Getting a good ferry price is a very inexact science!

I would get online prices first from p&o then shop around a few (there are loads) of the other independent booking websites.
I've booked a few recently and on both occasions its been the ferry operators website that has given me the best price.
If you're in one of the clubs they sometimes (but not always) have good deals, so check them as well.

Don't forget tesco vouchers can be used on this route as well.

Its Zeebrugge by the way  

pete


----------



## Suenliam (Mar 22, 2006)

Hi Mike - peejay's right. Although we are going Dover/Calais on our outward journey we have booked Zeebrugge - Hull for our return leg in the May/June and both ways for our August/Sept. trip. Spring "inward" leg and same in September booked with Caravan Club - £207 and £216 both include dinner for two and the cheapest cabins. August outward leg booked direct with P & O for £283 less £50 tesco deal vouchers. 

We have found it is always better to book as early as you can as the flexible fare arrangement always appears to flex up rather than down! 

We have a 6.8m long/2.9m high MH and two adults. 

Not sure what I'm trying to say here other than unless you enjoy the long drive south it is so nice to treat yourselves to the Hull/Zeebrugge crossing.
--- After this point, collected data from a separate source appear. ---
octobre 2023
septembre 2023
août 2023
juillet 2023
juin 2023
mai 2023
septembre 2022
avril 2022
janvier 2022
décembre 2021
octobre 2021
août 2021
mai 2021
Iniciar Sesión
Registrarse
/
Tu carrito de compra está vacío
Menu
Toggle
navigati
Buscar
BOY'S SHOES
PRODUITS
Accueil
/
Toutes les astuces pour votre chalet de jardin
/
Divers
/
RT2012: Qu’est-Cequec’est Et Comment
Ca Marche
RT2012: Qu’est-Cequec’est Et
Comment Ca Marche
For us it is part of the holiday and particularly on the way back it makes the prospect of returning home just that bit nicer. 

Roll on May. 

What every you choose enjoy your trip. 

Sue


----------



## geraldandannie (Jun 4, 2006)

Hi, Mike

Can't help with your question, I'm afrfaid, but I took the liberty of moving the thread to the Ferry Tickets forum - you should have a better response there.  

Gerald


----------



## Rapide561 (Oct 1, 2005)

*P&O NSF*

Hi

Try places like www.aferry.to and www.theaa.com

Do a google search for travel agents in Hull and also discount ferry tickets. Make sure the agent is PSARA protected or, use TEsco Deals.

Russell


----------



## jacder (May 1, 2005)

*P & O ferries*

We've just booked for May, Hull to Zeebruuge, and P&O direct booking through their website was at least £40 cheaper than any other source including Caravan Club etc.


----------